My setup:
i have 3 nearly identical webserver machines serving the same high loaded dynamic website with simple load balancing over dns. The service has been working for over two ears with the same apache config.
apache2, php5, ubuntu 8.04 linux 2.6.24-29-server
My problem:
since about two weeks i'm experiencing problems with this config. Nearly every day i have one small moment about 5 minutes, in which the website is unreachable. I'm still able to login to the servers over ssh. If i run htop, i see the machine simply doing nothing. i have about 1000 apache processes running, but no cpu activity.
i've used the apache mod_status to debug this situation. the process scoreboard looks like this:
_C.___K_______________________R._______.__K_K____K___C_______.__
_______C__________.___________________________________.________C
_.____K__________K___K_WK_____._K_____________________________._
W______K__________K________.____________________._______C_______
_C_.__K__K____.._.._____________________________________C_______
_R___________K___.______C________.C_________.______._____C______
____________KKC____K_____K__WC_________________C_____.__.____.__
_____________________C_________K______.____C______._____________
_.___C____.___.___________________________.K______.____K________
W__.___________________C.__.____K________K_______R_._.__._______
__C__C_.__________C__C_______._____W______________C_.___C_______
____.______C_____________C________.____C____________.________._K
__.__________.K_____________K_________._____C____.K__________KW_
__K.W________R_________._______.___W___________.____.__K_____W__
W___.___..________W____K
Scoreboard Key:
"_" Waiting for Connection, "S" Starting up, "R" Reading Request,
"W" Sending Reply, "K" Keepalive (read), "D" DNS Lookup,
"C" Closing connection, "L" Logging, "G" Gracefully finishing,
"I" Idle cleanup of worker, "." Open slot with no current process
So the most of the processes are just waiting for connection. after about 5 minutes the situation will return to normal: i have lot least processes on every machine, the most workers have the "."-status (meaing they are open to process a request) and of course the website is reachable!

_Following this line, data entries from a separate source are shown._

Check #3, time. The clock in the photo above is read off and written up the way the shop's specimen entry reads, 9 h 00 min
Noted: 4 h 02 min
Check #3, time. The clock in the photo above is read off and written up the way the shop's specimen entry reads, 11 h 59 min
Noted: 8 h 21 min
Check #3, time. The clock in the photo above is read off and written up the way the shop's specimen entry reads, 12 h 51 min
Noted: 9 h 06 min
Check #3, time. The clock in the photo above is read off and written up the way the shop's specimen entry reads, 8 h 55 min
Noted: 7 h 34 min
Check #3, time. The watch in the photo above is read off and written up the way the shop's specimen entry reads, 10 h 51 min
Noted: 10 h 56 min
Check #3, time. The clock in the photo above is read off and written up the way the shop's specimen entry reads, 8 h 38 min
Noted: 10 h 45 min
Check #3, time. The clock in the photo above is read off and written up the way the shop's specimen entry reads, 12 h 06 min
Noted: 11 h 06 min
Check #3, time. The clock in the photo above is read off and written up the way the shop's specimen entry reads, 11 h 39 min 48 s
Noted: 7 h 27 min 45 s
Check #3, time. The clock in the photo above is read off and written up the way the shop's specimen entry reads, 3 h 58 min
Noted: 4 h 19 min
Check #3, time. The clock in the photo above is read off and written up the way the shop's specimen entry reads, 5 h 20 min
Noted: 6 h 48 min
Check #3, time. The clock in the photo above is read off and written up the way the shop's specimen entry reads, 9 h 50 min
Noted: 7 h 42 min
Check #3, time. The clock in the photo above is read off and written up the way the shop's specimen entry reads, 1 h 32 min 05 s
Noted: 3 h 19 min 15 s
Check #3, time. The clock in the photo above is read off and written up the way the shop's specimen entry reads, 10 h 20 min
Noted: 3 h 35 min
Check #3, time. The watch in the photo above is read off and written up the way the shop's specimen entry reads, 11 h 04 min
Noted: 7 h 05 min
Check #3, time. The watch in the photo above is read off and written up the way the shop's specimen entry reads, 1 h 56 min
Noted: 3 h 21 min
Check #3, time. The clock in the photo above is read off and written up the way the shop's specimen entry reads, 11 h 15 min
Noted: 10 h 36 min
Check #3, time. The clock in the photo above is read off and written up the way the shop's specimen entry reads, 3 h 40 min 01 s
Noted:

so i'm trying to find something in the logs, but there is simply nothing... the apache access log is silent for about 4 minutes, the same is for the error log. i also can not figure out anything wrong in other system logs.
the situation is the same on all 3 webservers (all of them have this load peak and unresposibility at the same time), so i do not thing this is hardware related.
but i think, this might be related to some network (tcp) issue.
any ideas?
EDIT:
some more information, that i have just discovered:
it has just happened again. and i was able to verify that i'm also not able to connect locally when this problem occurs.
i have made some connection statistics with the following command after it happend
netstat -an|awk '/tcp/ {print $6}'|sort|uniq -c
109 CLOSE_WAIT
2652 ESTABLISHED
2 FIN_WAIT1
11 LAST_ACK
12 LISTEN
91 SYN_RECV
1 SYN_SENT
16 TIME_WAIT
If i execute the same command some time later, i have something like this:
4 CLOSING
108 ESTABLISHED
18 FIN_WAIT1
182 FIN_WAIT2
37 LAST_ACK
12 LISTEN
50 SYN_RECV
11276 TIME_WAIT
So in the normal situation i have only 100-200 open connections by clients beeing handled by apache in this moment. when i have this "crash", i have a lot more connections. what is the best way to analyse this?
EDIT2:
the important lines in apache2.conf are:
KeepAlive On
MaxKeepAliveRequests 20
KeepAliveTimeout 1
<IfModule mpm_prefork_module>
ServerLimit 920
StartServers 30
MinSpareServers 80
MaxSpareServers 120
MaxClients 920
MaxRequestsPerChild 700
</IfModule>
it is an apache2 prefork with php_mod.
the server has 8GB ram and a 4gb swap partition.